### Request
Convert the records below into a JSON array of strings with one string per line. Leave out blank lines.

═══ Entries provided

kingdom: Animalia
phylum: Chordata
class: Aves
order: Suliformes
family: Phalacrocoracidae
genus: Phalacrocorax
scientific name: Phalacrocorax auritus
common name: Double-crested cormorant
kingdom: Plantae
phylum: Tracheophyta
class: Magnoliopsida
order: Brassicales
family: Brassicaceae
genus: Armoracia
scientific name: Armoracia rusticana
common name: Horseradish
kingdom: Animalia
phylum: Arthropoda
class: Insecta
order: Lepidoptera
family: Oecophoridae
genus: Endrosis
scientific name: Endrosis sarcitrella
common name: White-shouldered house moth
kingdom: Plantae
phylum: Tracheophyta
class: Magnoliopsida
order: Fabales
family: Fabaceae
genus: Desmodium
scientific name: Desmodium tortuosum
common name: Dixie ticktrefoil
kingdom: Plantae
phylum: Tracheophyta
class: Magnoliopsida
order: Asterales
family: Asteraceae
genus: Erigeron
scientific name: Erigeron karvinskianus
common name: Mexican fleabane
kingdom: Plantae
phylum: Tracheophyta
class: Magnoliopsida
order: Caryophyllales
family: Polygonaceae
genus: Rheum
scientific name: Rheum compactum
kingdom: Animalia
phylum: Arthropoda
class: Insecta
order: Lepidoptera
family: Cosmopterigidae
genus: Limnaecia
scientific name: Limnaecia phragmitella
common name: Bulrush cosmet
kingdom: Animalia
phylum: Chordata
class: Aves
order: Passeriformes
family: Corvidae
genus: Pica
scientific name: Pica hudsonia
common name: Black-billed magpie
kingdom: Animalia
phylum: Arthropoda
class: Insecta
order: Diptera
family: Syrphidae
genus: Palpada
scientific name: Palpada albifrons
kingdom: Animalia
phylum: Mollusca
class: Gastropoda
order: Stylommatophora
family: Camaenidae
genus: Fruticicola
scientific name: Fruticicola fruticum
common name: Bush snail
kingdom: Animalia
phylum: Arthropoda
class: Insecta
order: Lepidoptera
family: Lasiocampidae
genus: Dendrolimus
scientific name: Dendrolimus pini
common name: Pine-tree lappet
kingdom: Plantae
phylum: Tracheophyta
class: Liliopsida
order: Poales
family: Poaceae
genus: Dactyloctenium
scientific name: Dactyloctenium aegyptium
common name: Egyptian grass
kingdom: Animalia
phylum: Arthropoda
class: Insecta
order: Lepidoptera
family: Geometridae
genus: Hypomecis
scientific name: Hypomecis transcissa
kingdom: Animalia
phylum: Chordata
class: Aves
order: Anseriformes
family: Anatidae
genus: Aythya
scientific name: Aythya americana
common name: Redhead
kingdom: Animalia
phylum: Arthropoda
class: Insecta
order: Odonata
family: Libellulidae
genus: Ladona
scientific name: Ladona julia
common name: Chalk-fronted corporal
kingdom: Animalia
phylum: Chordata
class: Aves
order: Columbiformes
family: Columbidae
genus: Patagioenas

══════

### Exercise solution
[
  "kingdom: Animalia",
  "phylum: Chordata",
  "class: Aves",
  "order: Suliformes",
  "family: Phalacrocoracidae",
  "genus: Phalacrocorax",
  "scientific name: Phalacrocorax auritus",
  "common name: Double-crested cormorant",
  "kingdom: Plantae",
  "phylum: Tracheophyta",
  "class: Magnoliopsida",
  "order: Brassicales",
  "family: Brassicaceae",
  "genus: Armoracia",
  "scientific name: Armoracia rusticana",
  "common name: Horseradish",
  "kingdom: Animalia",
  "phylum: Arthropoda",
  "class: Insecta",
  "order: Lepidoptera",
  "family: Oecophoridae",
  "genus: Endrosis",
  "scientific name: Endrosis sarcitrella",
  "common name: White-shouldered house moth",
  "kingdom: Plantae",
  "phylum: Tracheophyta",
  "class: Magnoliopsida",
  "order: Fabales",
  "family: Fabaceae",
  "genus: Desmodium",
  "scientific name: Desmodium tortuosum",
  "common name: Dixie ticktrefoil",
  "kingdom: Plantae",
  "phylum: Tracheophyta",
  "class: Magnoliopsida",
  "order: Asterales",
  "family: Asteraceae",
  "genus: Erigeron",
  "scientific name: Erigeron karvinskianus",
  "common name: Mexican fleabane",
  "kingdom: Plantae",
  "phylum: Tracheophyta",
  "class: Magnoliopsida",
  "order: Caryophyllales",
  "family: Polygonaceae",
  "genus: Rheum",
  "scientific name: Rheum compactum",
  "kingdom: Animalia",
  "phylum: Arthropoda",
  "class: Insecta",
  "order: Lepidoptera",
  "family: Cosmopterigidae",
  "genus: Limnaecia",
  "scientific name: Limnaecia phragmitella",
  "common name: Bulrush cosmet",
  "kingdom: Animalia",
  "phylum: Chordata",
  "class: Aves",
  "order: Passeriformes",
  "family: Corvidae",
  "genus: Pica",
  "scientific name: Pica hudsonia",
  "common name: Black-billed magpie",
  "kingdom: Animalia",
  "phylum: Arthropoda",
  "class: Insecta",
  "order: Diptera",
  "family: Syrphidae",
  "genus: Palpada",
  "scientific name: Palpada albifrons",
  "kingdom: Animalia",
  "phylum: Mollusca",
  "class: Gastropoda",
  "order: Stylommatophora",
  "family: Camaenidae",
  "genus: Fruticicola",
  "scientific name: Fruticicola fruticum",
  "common name: Bush snail",
  "kingdom: Animalia",
  "phylum: Arthropoda",
  "class: Insecta",
  "order: Lepidoptera",
  "family: Lasiocampidae",
  "genus: Dendrolimus",
  "scientific name: Dendrolimus pini",
  "common name: Pine-tree lappet",
  "kingdom: Plantae",
  "phylum: Tracheophyta",
  "class: Liliopsida",
  "order: Poales",
  "family: Poaceae",
  "genus: Dactyloctenium",
  "scientific name: Dactyloctenium aegyptium",
  "common name: Egyptian grass",
  "kingdom: Animalia",
  "phylum: Arthropoda",
  "class: Insecta",
  "order: Lepidoptera",
  "family: Geometridae",
  "genus: Hypomecis",
  "scientific name: Hypomecis transcissa",
  "kingdom: Animalia",
  "phylum: Chordata",
  "class: Aves",
  "order: Anseriformes",
  "family: Anatidae",
  "genus: Aythya",
  "scientific name: Aythya americana",
  "common name: Redhead",
  "kingdom: Animalia",
  "phylum: Arthropoda",
  "class: Insecta",
  "order: Odonata",
  "family: Libellulidae",
  "genus: Ladona",
  "scientific name: Ladona julia",
  "common name: Chalk-fronted corporal",
  "kingdom: Animalia",
  "phylum: Chordata",
  "class: Aves",
  "order: Columbiformes",
  "family: Columbidae",
  "genus: Patagioenas"
]